### Task statement
Set the data below down again, exactly, with every picture left out.

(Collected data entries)

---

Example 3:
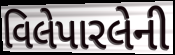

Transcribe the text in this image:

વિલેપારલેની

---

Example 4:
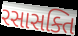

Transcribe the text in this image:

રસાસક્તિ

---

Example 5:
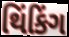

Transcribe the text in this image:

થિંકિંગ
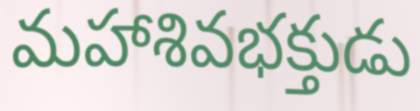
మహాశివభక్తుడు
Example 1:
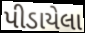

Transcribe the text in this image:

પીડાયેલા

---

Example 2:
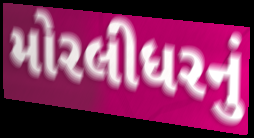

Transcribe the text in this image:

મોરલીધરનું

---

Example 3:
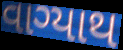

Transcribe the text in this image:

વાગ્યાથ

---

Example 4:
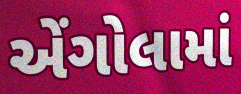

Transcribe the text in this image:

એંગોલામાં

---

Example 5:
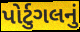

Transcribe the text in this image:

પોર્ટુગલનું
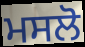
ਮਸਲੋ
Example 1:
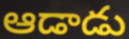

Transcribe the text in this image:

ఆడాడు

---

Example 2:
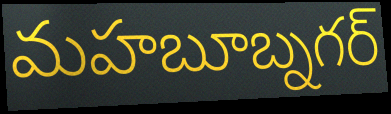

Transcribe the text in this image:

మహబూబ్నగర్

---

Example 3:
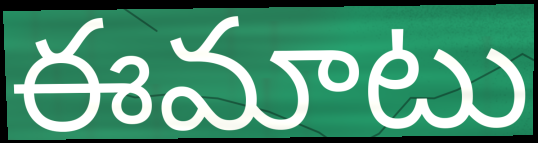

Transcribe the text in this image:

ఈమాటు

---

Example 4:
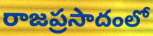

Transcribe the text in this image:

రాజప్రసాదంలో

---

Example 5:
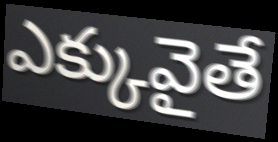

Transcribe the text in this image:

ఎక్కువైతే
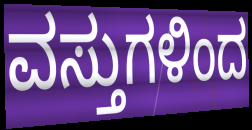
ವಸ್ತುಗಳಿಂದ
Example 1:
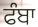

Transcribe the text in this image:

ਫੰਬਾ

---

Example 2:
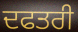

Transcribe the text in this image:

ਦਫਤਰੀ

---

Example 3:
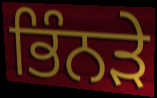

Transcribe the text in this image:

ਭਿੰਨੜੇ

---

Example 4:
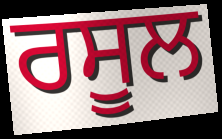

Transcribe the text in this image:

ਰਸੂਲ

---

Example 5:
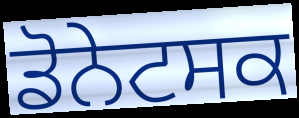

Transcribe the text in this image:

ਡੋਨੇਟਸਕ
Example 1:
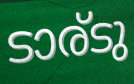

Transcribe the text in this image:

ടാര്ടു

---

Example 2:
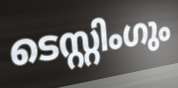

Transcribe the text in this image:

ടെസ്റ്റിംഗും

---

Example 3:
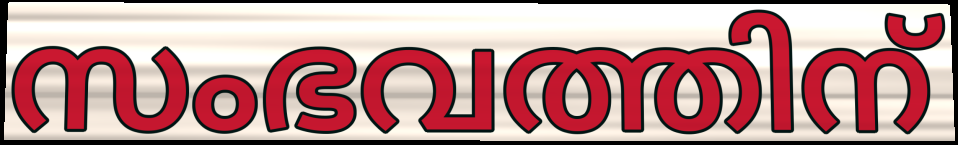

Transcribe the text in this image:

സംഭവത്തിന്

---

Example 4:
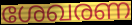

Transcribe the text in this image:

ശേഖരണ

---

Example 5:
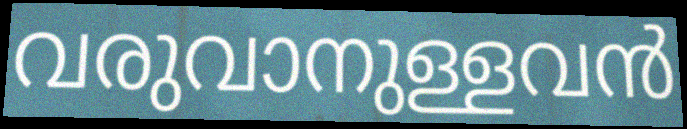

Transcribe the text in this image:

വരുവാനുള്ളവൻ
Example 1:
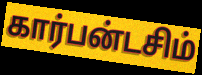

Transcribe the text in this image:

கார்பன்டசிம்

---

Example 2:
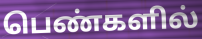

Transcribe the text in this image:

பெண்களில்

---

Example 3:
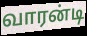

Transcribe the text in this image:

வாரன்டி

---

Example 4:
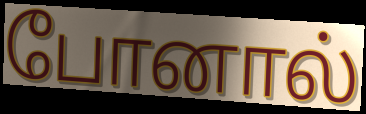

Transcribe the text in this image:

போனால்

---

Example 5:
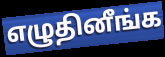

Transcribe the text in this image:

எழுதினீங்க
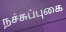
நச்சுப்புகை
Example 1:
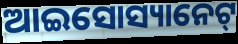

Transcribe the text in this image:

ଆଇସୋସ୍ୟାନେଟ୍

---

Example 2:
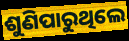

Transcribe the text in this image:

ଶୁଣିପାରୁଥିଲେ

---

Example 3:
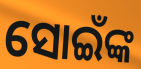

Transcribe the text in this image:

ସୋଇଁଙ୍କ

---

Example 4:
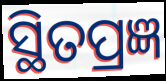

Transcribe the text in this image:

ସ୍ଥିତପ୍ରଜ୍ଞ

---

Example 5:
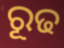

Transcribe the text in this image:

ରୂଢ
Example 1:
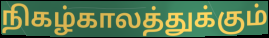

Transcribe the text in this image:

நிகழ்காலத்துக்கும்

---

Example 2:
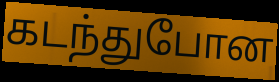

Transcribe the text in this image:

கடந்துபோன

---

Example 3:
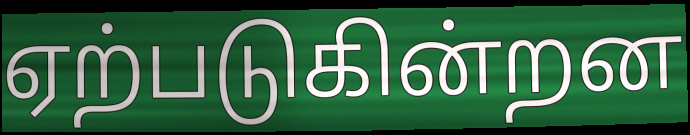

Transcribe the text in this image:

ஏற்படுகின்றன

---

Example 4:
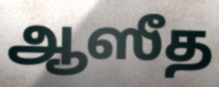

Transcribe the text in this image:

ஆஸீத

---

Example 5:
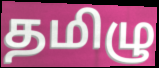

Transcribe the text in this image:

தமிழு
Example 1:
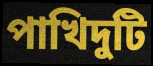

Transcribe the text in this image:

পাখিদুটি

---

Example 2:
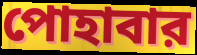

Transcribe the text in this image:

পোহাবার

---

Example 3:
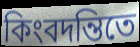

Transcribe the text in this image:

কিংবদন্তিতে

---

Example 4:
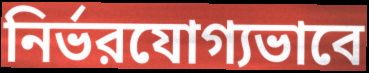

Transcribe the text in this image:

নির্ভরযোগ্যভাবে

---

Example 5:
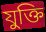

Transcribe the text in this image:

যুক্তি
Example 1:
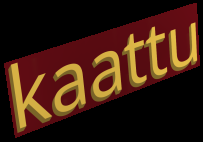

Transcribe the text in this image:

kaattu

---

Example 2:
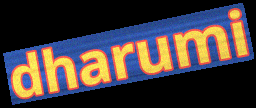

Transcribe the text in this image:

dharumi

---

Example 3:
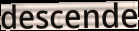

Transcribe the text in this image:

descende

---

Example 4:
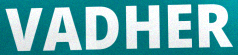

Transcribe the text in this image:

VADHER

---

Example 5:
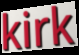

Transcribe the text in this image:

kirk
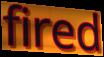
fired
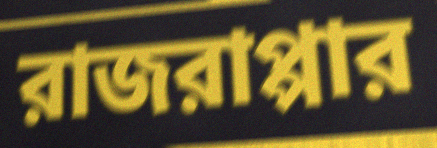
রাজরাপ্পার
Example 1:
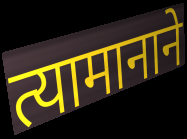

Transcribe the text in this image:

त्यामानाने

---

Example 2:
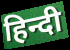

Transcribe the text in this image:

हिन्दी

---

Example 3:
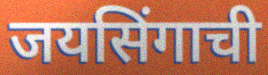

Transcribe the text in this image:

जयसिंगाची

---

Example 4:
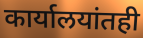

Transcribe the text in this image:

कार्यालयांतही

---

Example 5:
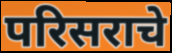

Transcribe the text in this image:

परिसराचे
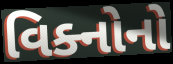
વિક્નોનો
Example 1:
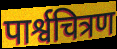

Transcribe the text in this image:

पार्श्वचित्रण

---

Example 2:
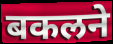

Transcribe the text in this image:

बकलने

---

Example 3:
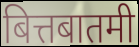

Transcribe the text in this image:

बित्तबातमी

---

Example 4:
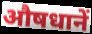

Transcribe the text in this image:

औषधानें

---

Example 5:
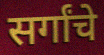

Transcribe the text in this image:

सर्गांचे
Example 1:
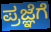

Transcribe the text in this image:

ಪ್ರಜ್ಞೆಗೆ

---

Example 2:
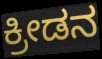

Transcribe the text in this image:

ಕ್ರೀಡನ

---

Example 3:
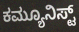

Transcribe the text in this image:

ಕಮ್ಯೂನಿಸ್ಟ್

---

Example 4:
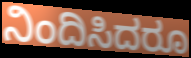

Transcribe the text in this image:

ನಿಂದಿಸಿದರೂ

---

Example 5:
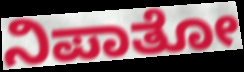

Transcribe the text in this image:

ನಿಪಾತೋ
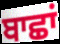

### The completed task
---

Example 3:

Transcribe the text in this image:

વિલેપારલેની

---

Example 4:

Transcribe the text in this image:

રસાસક્તિ

---

Example 5:

Transcribe the text in this image:

થિંકિંગ
మహాశివభక్తుడు
Example 1:

Transcribe the text in this image:

પીડાયેલા

---

Example 2:

Transcribe the text in this image:

મોરલીધરનું

---

Example 3:

Transcribe the text in this image:

વાગ્યાથ

---

Example 4:

Transcribe the text in this image:

એંગોલામાં

---

Example 5:

Transcribe the text in this image:

પોર્ટુગલનું
ਮਸਲੋ
Example 1:

Transcribe the text in this image:

ఆడాడు

---

Example 2:

Transcribe the text in this image:

మహబూబ్నగర్

---

Example 3:

Transcribe the text in this image:

ఈమాటు

---

Example 4:

Transcribe the text in this image:

రాజప్రసాదంలో

---

Example 5:

Transcribe the text in this image:

ఎక్కువైతే
ವಸ್ತುಗಳಿಂದ
Example 1:

Transcribe the text in this image:

ਫੰਬਾ

---

Example 2:

Transcribe the text in this image:

ਦਫਤਰੀ

---

Example 3:

Transcribe the text in this image:

ਭਿੰਨੜੇ

---

Example 4:

Transcribe the text in this image:

ਰਸੂਲ

---

Example 5:

Transcribe the text in this image:

ਡੋਨੇਟਸਕ
Example 1:

Transcribe the text in this image:

ടാര്ടു

---

Example 2:

Transcribe the text in this image:

ടെസ്റ്റിംഗും

---

Example 3:

Transcribe the text in this image:

സംഭവത്തിന്

---

Example 4:

Transcribe the text in this image:

ശേഖരണ

---

Example 5:

Transcribe the text in this image:

വരുവാനുള്ളവൻ
Example 1:

Transcribe the text in this image:

கார்பன்டசிம்

---

Example 2:

Transcribe the text in this image:

பெண்களில்

---

Example 3:

Transcribe the text in this image:

வாரன்டி

---

Example 4:

Transcribe the text in this image:

போனால்

---

Example 5:

Transcribe the text in this image:

எழுதினீங்க
நச்சுப்புகை
Example 1:

Transcribe the text in this image:

ଆଇସୋସ୍ୟାନେଟ୍

---

Example 2:

Transcribe the text in this image:

ଶୁଣିପାରୁଥିଲେ

---

Example 3:

Transcribe the text in this image:

ସୋଇଁଙ୍କ

---

Example 4:

Transcribe the text in this image:

ସ୍ଥିତପ୍ରଜ୍ଞ

---

Example 5:

Transcribe the text in this image:

ରୂଢ
Example 1:

Transcribe the text in this image:

நிகழ்காலத்துக்கும்

---

Example 2:

Transcribe the text in this image:

கடந்துபோன

---

Example 3:

Transcribe the text in this image:

ஏற்படுகின்றன

---

Example 4:

Transcribe the text in this image:

ஆஸீத

---

Example 5:

Transcribe the text in this image:

தமிழு
Example 1:

Transcribe the text in this image:

পাখিদুটি

---

Example 2:

Transcribe the text in this image:

পোহাবার

---

Example 3:

Transcribe the text in this image:

কিংবদন্তিতে

---

Example 4:

Transcribe the text in this image:

নির্ভরযোগ্যভাবে

---

Example 5:

Transcribe the text in this image:

যুক্তি
Example 1:

Transcribe the text in this image:

kaattu

---

Example 2:

Transcribe the text in this image:

dharumi

---

Example 3:

Transcribe the text in this image:

descende

---

Example 4:

Transcribe the text in this image:

VADHER

---

Example 5:

Transcribe the text in this image:

kirk
fired
রাজরাপ্পার
Example 1:

Transcribe the text in this image:

त्यामानाने

---

Example 2:

Transcribe the text in this image:

हिन्दी

---

Example 3:

Transcribe the text in this image:

जयसिंगाची

---

Example 4:

Transcribe the text in this image:

कार्यालयांतही

---

Example 5:

Transcribe the text in this image:

परिसराचे
વિક્નોનો
Example 1:

Transcribe the text in this image:

पार्श्वचित्रण

---

Example 2:

Transcribe the text in this image:

बकलने

---

Example 3:

Transcribe the text in this image:

बित्तबातमी

---

Example 4:

Transcribe the text in this image:

औषधानें

---

Example 5:

Transcribe the text in this image:

सर्गांचे
Example 1:

Transcribe the text in this image:

ಪ್ರಜ್ಞೆಗೆ

---

Example 2:

Transcribe the text in this image:

ಕ್ರೀಡನ

---

Example 3:

Transcribe the text in this image:

ಕಮ್ಯೂನಿಸ್ಟ್

---

Example 4:

Transcribe the text in this image:

ನಿಂದಿಸಿದರೂ

---

Example 5:

Transcribe the text in this image:

ನಿಪಾತೋ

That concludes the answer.